§ Exercise: Arrange every line of text in the listing below as a single numbered list, omitting blank lines and leaving out the pictures.

───── Record set

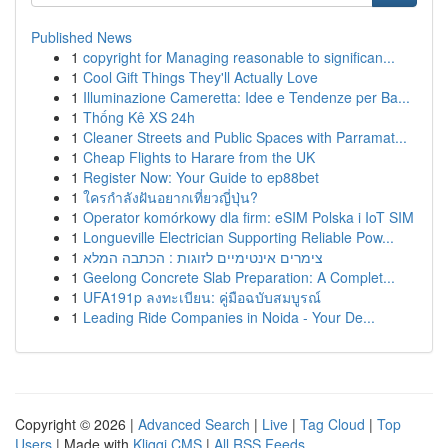
Published News
1
copyright for Managing reasonable to significan...
1
Cool Gift Things They'll Actually Love
1
Illuminazione Cameretta: Idee e Tendenze per Ba...
1
Thống Kê XS 24h
1
Cleaner Streets and Public Spaces with Parramat...
1
Cheap Flights to Harare from the UK
1
Register Now: Your Guide to ep88bet
1
ใครกำลังฝันอยากเที่ยวญี่ปุ่น?
1
Operator komórkowy dla firm: eSIM Polska i IoT SIM
1
Longueville Electrician Supporting Reliable Pow...
1
צימרים אינטימיים לזוגות : הכתבה המלא
1
Geelong Concrete Slab Preparation: A Complet...
1
UFA191p ลงทะเบียน: คู่มือฉบับสมบูรณ์
1
Leading Ride Companies in Noida - Your De...
Copyright © 2026 |
Advanced Search
|
Live
|
Tag Cloud
|
Top
Users
| Made with
Kliqqi CMS
|
All RSS Feeds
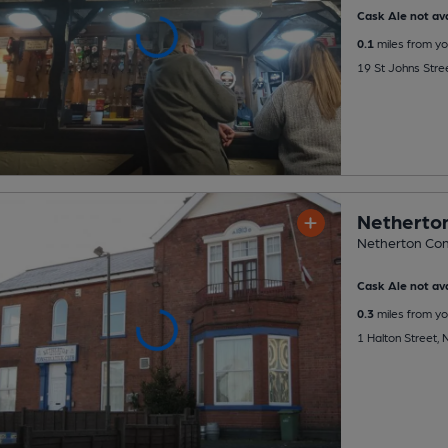
Cask Ale not ava
0.1
miles from yo
19 St Johns Stre
Netherton
Netherton Con
Cask Ale not ava
0.3
miles from yo
1 Halton Street,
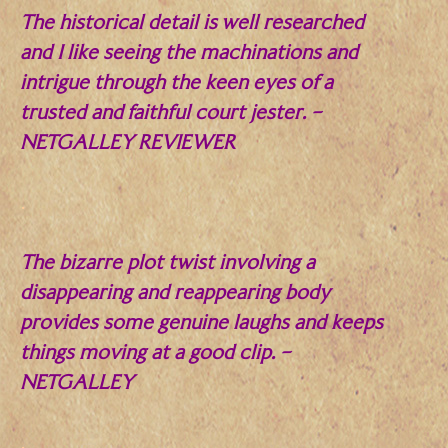
The historical detail is well researched
and I like seeing the machinations and
intrigue through the keen eyes of a
trusted and faithful court jester.
–
NETGALLEY REVIEWER
.
The bizarre plot twist involving a
disappearing and reappearing body
provides some genuine laughs and keeps
things moving at a good clip.
–
NETGALLEY
.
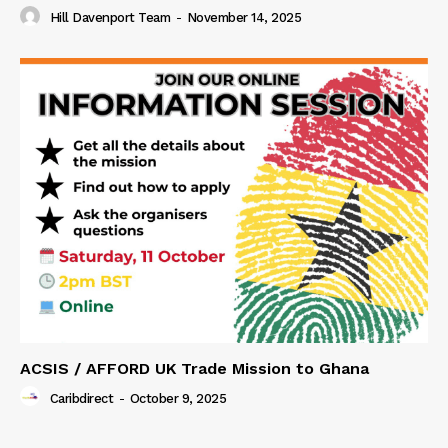
Hill Davenport Team
-
November 14, 2025
ACSIS / AFFORD UK Trade Mission to Ghana
Caribdirect
-
October 9, 2025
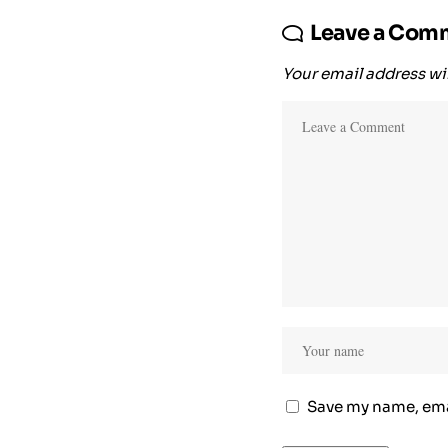
Leave a Com
Your email address wil
Save my name, emai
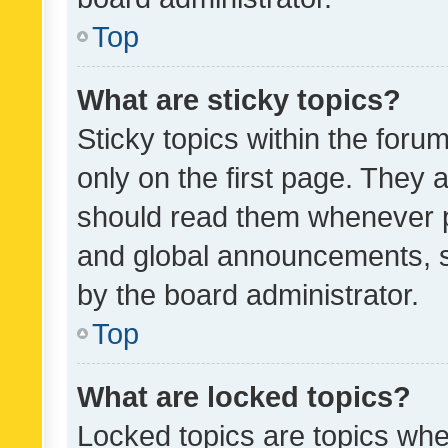
Top
What are sticky topics?
Sticky topics within the fo
only on the first page. They 
should read them whenever 
and global announcements, s
by the board administrator.
Top
What are locked topics?
Locked topics are topics whe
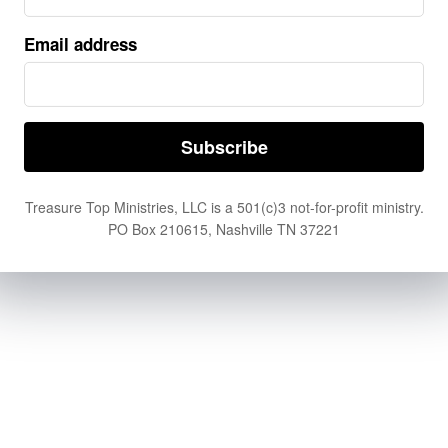
Email address
Treasure Top Ministries, LLC is a 501(c)3 not-for-profit ministry.
PO Box 210615, Nashville TN 37221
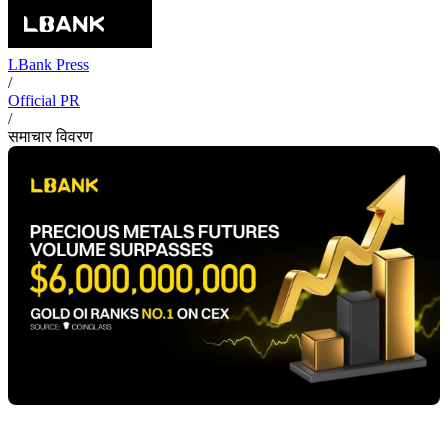
LBank Press
/
Official PR
/
समाचार विवरण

──────────

§ Answer space:
1. Published News
2. 1
3. copyright for Managing reasonable to significan...
4. 1
5. Cool Gift Things They'll Actually Love
6. 1
7. Illuminazione Cameretta: Idee e Tendenze per Ba...
8. 1
9. Thống Kê XS 24h
10. 1
11. Cleaner Streets and Public Spaces with Parramat...
12. 1
13. Cheap Flights to Harare from the UK
14. 1
15. Register Now: Your Guide to ep88bet
16. 1
17. ใครกำลังฝันอยากเที่ยวญี่ปุ่น?
18. 1
19. Operator komórkowy dla firm: eSIM Polska i IoT SIM
20. 1
21. Longueville Electrician Supporting Reliable Pow...
22. 1
23. צימרים אינטימיים לזוגות : הכתבה המלא
24. 1
25. Geelong Concrete Slab Preparation: A Complet...
26. 1
27. UFA191p ลงทะเบียน: คู่มือฉบับสมบูรณ์
28. 1
29. Leading Ride Companies in Noida - Your De...
30. Copyright © 2026 |
31. Advanced Search
32. |
33. Live
34. |
35. Tag Cloud
36. |
37. Top
38. Users
39. | Made with
40. Kliqqi CMS
41. |
42. All RSS Feeds
43. Cask Ale not ava
44. 0.1
45. miles from yo
46. 19 St Johns Stre
47. Netherton
48. Netherton Con
49. Cask Ale not ava
50. 0.3
51. miles from yo
52. 1 Halton Street,
53. The historical detail is well researched
54. and I like seeing the machinations and
55. intrigue through the keen eyes of a
56. trusted and faithful court jester.
57. –
58. NETGALLEY REVIEWER
59. .
60. The bizarre plot twist involving a
61. disappearing and reappearing body
62. provides some genuine laughs and keeps
63. things moving at a good clip.
64. –
65. NETGALLEY
66. .
67. Hill Davenport Team
68. -
69. November 14, 2025
70. ACSIS / AFFORD UK Trade Mission to Ghana
71. Caribdirect
72. -
73. October 9, 2025
74. Leave a Com
75. Your email address wil
76. Save my name, emai
77. Top
78. What are sticky topics?
79. Sticky topics within the fo
80. only on the first page. They 
81. should read them whenever 
82. and global announcements, s
83. by the board administrator.
84. Top
85. What are locked topics?
86. Locked topics are topics whe
87. Email address
88. Treasure Top Ministries, LLC is a 501(c)3 not-for-profit ministry.
89. PO Box 210615, Nashville TN 37221
90. LBank Press
91. /
92. Official PR
93. /
94. समाचार विवरण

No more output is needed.